La palabra ‘camino’ está en la médula del compositor argentino Gustavo Santaolalla. Lo persigue desde sus orígenes musicales, está en sus canciones. “Ando rodando / por mi camino buscando puertas abiertas / señas que me hagan ver”, canta en una de su álbum Santaolalla.

Camino es también el nombre de su último disco, que está nominado a dos Grammy Latino 2015, y la palabra que mejor define su momento actual. El ganador de dos Óscar (por la banda sonora de Brokeback Mountain en el 2006 y un año después por la de Babel), productor de cien álbumes, el hombre de Bajofondo, está desandando un camino, el del Qhapaq Ñan, el sistema vial andino, la ruta preinca que se extiende por 6.000 kilómetros desde Argentina hasta el sur de Colombia.

Santaolalla es no solo el productor sino también el narrador del documental Qhapaq Ñan. Desandando el camino, que lo hace en dos sentidos: el de la búsqueda de su raíz como latinoamericano y la del músico.

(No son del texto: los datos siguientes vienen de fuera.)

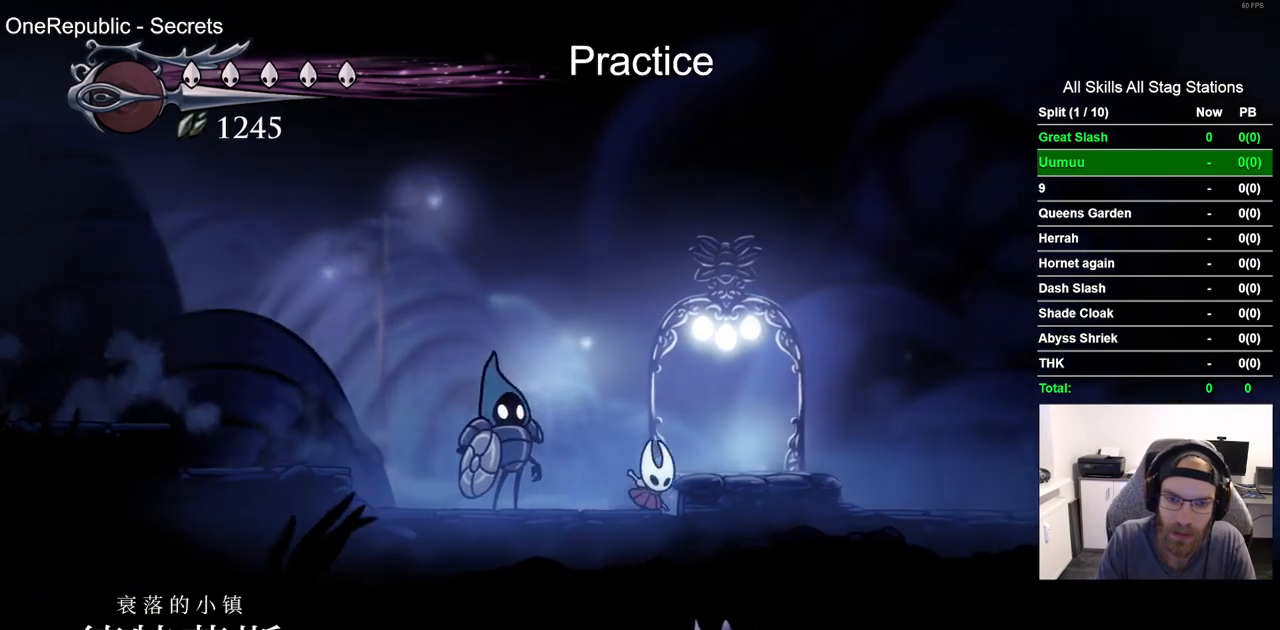
Gameplay with a controller (PlayStation layout); each line is a JSON object with the inputs held at the frame after it (dt_ms = milliseconds from this image to that frame). "events" lists button and stick changes between this image and that frame as [ms after this image, input, new state], when the widget could be followed in between. Not read: L1.
{"dt_ms": 500, "buttons": [], "left_stick": "center", "right_stick": "center", "events": [[167, "DPAD_RIGHT", "up"]]}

¿Por qué se embarca en el documental?

Es coherente con mi carrera, en la que siempre he tratado de profundizar en lo que son mis raíces, no solo las argentinas sino las precolombinas. Me interesa saber quién soy, de dónde vengo. Eso lo he manifestado en Arco Iris, mi primer grupo; en Bajofondo y también en los grupos que he producido. (Algunos como Molotov, CafeTacuva, Divididos o la Maldita Vecindad, para los cuales abrió una senda en el rock).

Ya hubo otro proyecto similar...

Sí. Tuve el proyecto Ushuaia a la Quiaca, en el que recorrí con mi amigo León Gieco desde el límite del sur de Tierra del Fuego, casi en la Antártida, hasta la frontera de Jujuy con Bolivia, en el norte de Argentina, grabando y registrando músicas de todo el país. Tenía ganas de otro viaje así. Siempre he tenido un espíritu viajero y ese es el que me ha llevado a recorrer bastante el mundo.

Y llegó este...

Tenía dos ideas de proyectos. Uno de ellos es la Ruta 40 (que atraviesa Argentina) y otro era el del antiguo camino del Inca o Qhapaq Ñan, que ahora ha tomado relevancia porque es Patrimonio de la Humanidad. Además, estaba con ganas de producir algo para televisión, algo visual.

¿Por qué desandar?

A mis 64 años siento que tengo un camino recorrido y una cantidad de logros. Y aunque no soy del tipo de artistas que mira para atrás, creo que en determinado momento de la vida es importante parar y desandar un poco para encontrar cómo he llegado a esos lugares a los que he llegado.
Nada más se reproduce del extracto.